# [SOLVED] Games give some lag at dual monitors



## michael0090 (Jul 13, 2011)

Heey people,

i get some lag when i play games and I looked on the internet and found that having 2 monitors could be the problem. Is there some software or something that can automatically disconnect my 2nd monitor when gaming and turn it back on when done? Or do i need to turn off the 2nd monitor in my Nvidia control panel every time?


----------



## koala (Mar 27, 2005)

*Re: Games give some lag at dual monitors*

Having 2 monitors should have no effect on gaming performance. To confirm this, run a fullscreen game on monitor 1 with the second monitor connected and enabled, then disable or disconnect the second monitor to see if there's any difference.


----------



## michael0090 (Jul 13, 2011)

*Re: Games give some lag at dual monitors*

well i noticed it at first when playing the elder scrolls IV: oblivion. and this is what i found on Oblivion:Technical Support - UESPWiki.

Cause
When using two monitors, the graphics driver attempts to use 3D acceleration for both monitors. The result is that the GPU is required to split its resources across two monitors.

Solution
Go into the NVidia Control Panel and set the option "Mult-Disply/Mixed GPU Acceleration" to "Single-Display-Performance-Mode", or simply disable and unplug the extra monitor when playing Oblivion.
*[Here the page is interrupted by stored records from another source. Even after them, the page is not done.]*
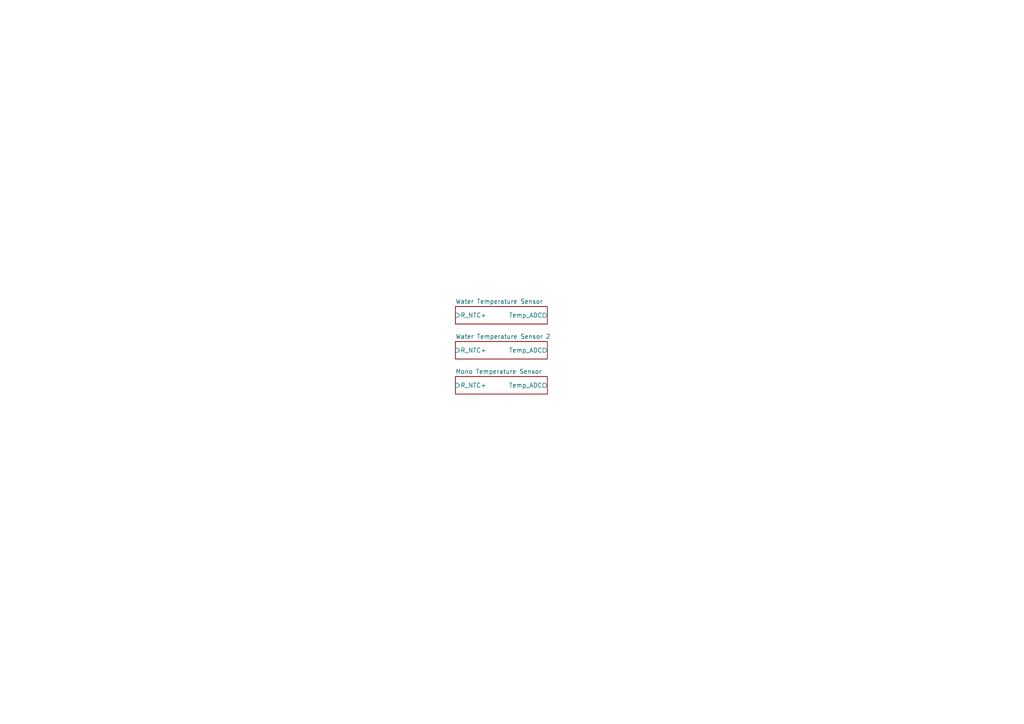
<source format=kicad_sch>
(kicad_sch (version 20230121) (generator eeschema)

  (uuid 7794878f-0ef3-46d5-a3b2-c714cd7773de)

  (paper "A4")

  (title_block
    (title "Water Temperature Sensor")
    (date "2023-06-06")
    (rev "${REVISION}")
    (company "Author: I. Kajdan")
    (comment 1 "Reviewer:")
  )

  


  (sheet (at 132.08 99.06) (size 26.67 5.08) (fields_autoplaced)
    (stroke (width 0) (type solid))
    (fill (color 0 0 0 0.0000))
    (uuid 389a4886-cca6-4d53-87c9-d070d0aa8509)
    (property "Sheetname" "Water Temperature Sensor 2" (at 132.08 98.3484 0)
      (effects (font (size 1.27 1.27)) (justify left bottom))
    )
    (property "Sheetfile" "temperature_sensor.kicad_sch" (at 132.08 104.7246 0)
      (effects (font (size 1.27 1.27)) (justify left top) hide)
    )
    (pin "Temp_ADC" output (at 158.75 101.6 0)
      (effects (font (size 1.27 1.27)) (justify right))
      (uuid 0c43d7a5-b1bd-450e-a6c2-685bcc669f10)
    )
    (pin "R_NTC+" input (at 132.08 101.6 180)
      (effects (font (size 1.27 1.27)) (justify left))
      (uuid 52de5b45-2187-4297-ac7a-f10f6ba66e6e)
    )
    (instances
      (project "Traction_Control_System"
        (path "/f20670e0-69c0-4042-a790-cde4391abff4/00000000-0000-0000-0000-000061c1de38" (page "13"))
      )
      (project "rearbox"
        (path "/b652b05a-4e3d-4ad1-b032-18886abe7d45/51f74603-8853-4882-b7b4-9b70ddeac7c4" (page "20"))
      )
    )
  )

  (sheet (at 132.08 88.9) (size 26.67 5.08) (fields_autoplaced)
    (stroke (width 0) (type solid))
    (fill (color 0 0 0 0.0000))
    (uuid bbf2356b-39e7-4843-a611-6965568db40a)
    (property "Sheetname" "Water Temperature Sensor" (at 132.08 88.1884 0)
      (effects (font (size 1.27 1.27)) (justify left bottom))
    )
    (property "Sheetfile" "temperature_sensor.kicad_sch" (at 132.08 94.5646 0)
      (effects (font (size 1.27 1.27)) (justify left top) hide)
    )
    (pin "Temp_ADC" output (at 158.75 91.44 0)
      (effects (font (size 1.27 1.27)) (justify right))
      (uuid 95982fcd-a86e-42ae-af41-3e9c4fd65d0d)
    )
    (pin "R_NTC+" input (at 132.08 91.44 180)
      (effects (font (size 1.27 1.27)) (justify left))
      (uuid 4b067fa9-fd5e-4d01-b44c-2b7bd9487480)
    )
    (instances
      (project "Traction_Control_System"
        (path "/f20670e0-69c0-4042-a790-cde4391abff4/00000000-0000-0000-0000-000061c1de38" (page "12"))
      )
      (project "rearbox"
        (path "/b652b05a-4e3d-4ad1-b032-18886abe7d45/51f74603-8853-4882-b7b4-9b70ddeac7c4" (page "19"))
      )
    )
  )

  (sheet (at 132.08 109.22) (size 26.67 5.08) (fields_autoplaced)
    (stroke (width 0) (type solid))
    (fill (color 0 0 0 0.0000))
    (uuid f6ea7d10-0c05-48d9-9218-1c4a1227d4b0)
    (property "Sheetname" "Mono Temperature Sensor" (at 132.08 108.5084 0)
      (effects (font (size 1.27 1.27)) (justify left bottom))
    )
    (property "Sheetfile" "temperature_sensor.kicad_sch" (at 132.08 114.8846 0)
      (effects (font (size 1.27 1.27)) (justify left top) hide)
    )
    (pin "Temp_ADC" output (at 158.75 111.76 0)
      (effects (font (size 1.27 1.27)) (justify right))
      (uuid 99799f46-cc30-467f-8d27-a49bf6e01aac)
    )
    (pin "R_NTC+" input (at 132.08 111.76 180)
      (effects (font (size 1.27 1.27)) (justify left))
      (uuid 4d922ed5-e70e-4424-a17b-fda0095c0deb)
    )
    (instances
      (project "Traction_Control_System"
        (path "/f20670e0-69c0-4042-a790-cde4391abff4/00000000-0000-0000-0000-000061c1de38" (page "14"))
      )
      (project "rearbox"
        (path "/b652b05a-4e3d-4ad1-b032-18886abe7d45/51f74603-8853-4882-b7b4-9b70ddeac7c4" (page "18"))
      )
    )
  )
)

</source>
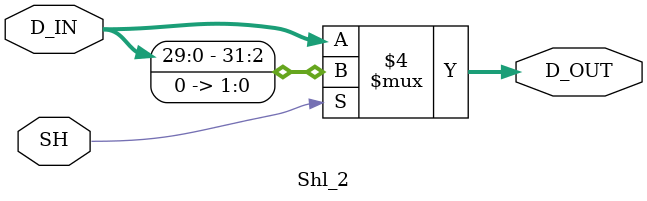
<source format=v>
`timescale 1 ns/1 ns

module Shl_2(SH, D_IN, D_OUT);
	input  SH;
	input  [31:0] D_IN;
	output [31:0] D_OUT;
	reg    [31:0] D_OUT;

	// CombLogic
	always @(SH, D_IN) begin
		if(SH == 1'b1)
			D_OUT <= {D_IN[29:0], 2'b00};
		else
			D_OUT <= D_IN;
	end
endmodule
</source>
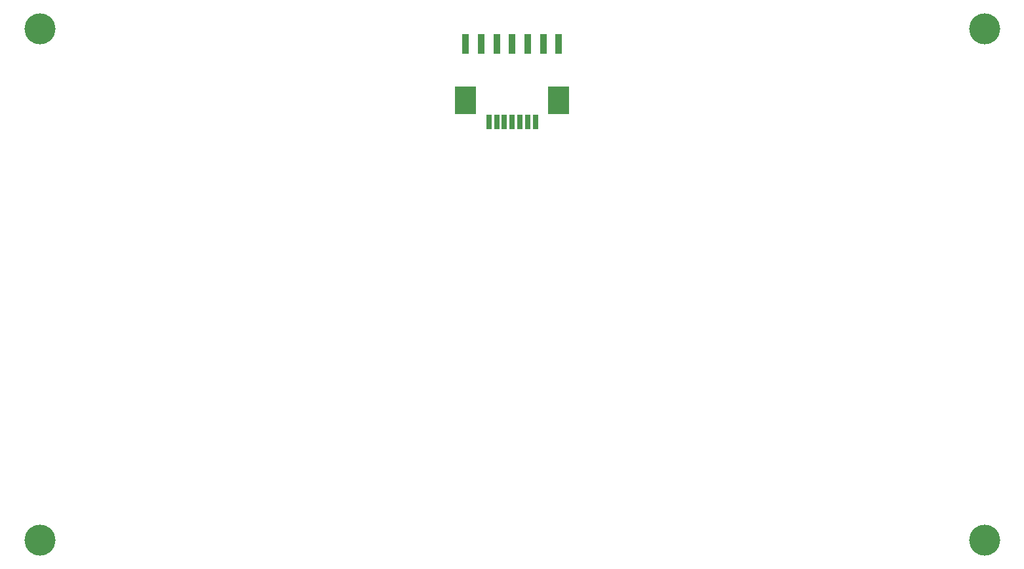
<source format=gbr>
G04 GENERATED BY PULSONIX 7.0 GERBER.DLL 4573*
%INHILLSTAR_100X50_EL_V1_0*%
%LNGERBER_SOLDERMASK_BOTTOM*%
%FSLAX33Y33*%
%IPPOS*%
%LPD*%
%OFA0B0*%
%MOMM*%
%ADD430R,0.651X1.951*%
%ADD435R,2.751X3.651*%
%ADD2890C,4.000*%
%ADD5681R,0.951X2.551*%
X0Y0D02*
D02*
D430*
X126859Y147940D03*
X127859D03*
X128859D03*
X129859D03*
X130859D03*
X131859D03*
X132859D03*
D02*
D435*
X123859Y150740D03*
X135859D03*
D02*
D2890*
X68859Y93950D03*
Y159950D03*
X190859Y93950D03*
Y159950D03*
D02*
D5681*
X123859Y158050D03*
X125859D03*
X127859D03*
X129859D03*
X131859D03*
X133859D03*
X135859D03*
X0Y0D02*
M02*

</source>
so i was wondering if there is something what would automatically do this when i start the game or something or that i could have a quick launch button for this option.


----------



## koala (Mar 27, 2005)

*Re: Games give some lag at dual monitors*

If you're using Windows 7, hold down the Windows key (bottom left of keyboard, next to Ctrl and Alt), then press P. This displays a popup that allows you to toggle between single and dual monitors. Keep holding the Windows key and press P again to move between the options.

You could also go into the nvidia control panel and create a new profile for Oblivion. Set it to enable single-display hardware acceleration and to automatically start the profile when you run the game and end the profile when you exit the game. This will allow you to play the game on monitor 1 without having to disable or unplug monitor 2, and it should fix any lag problems you're having that are due to 3D/hardware acceleration.


----------



## michael0090 (Jul 13, 2011)

*Re: Games give some lag at dual monitors*

Thanks I'll create the profile right now.


----------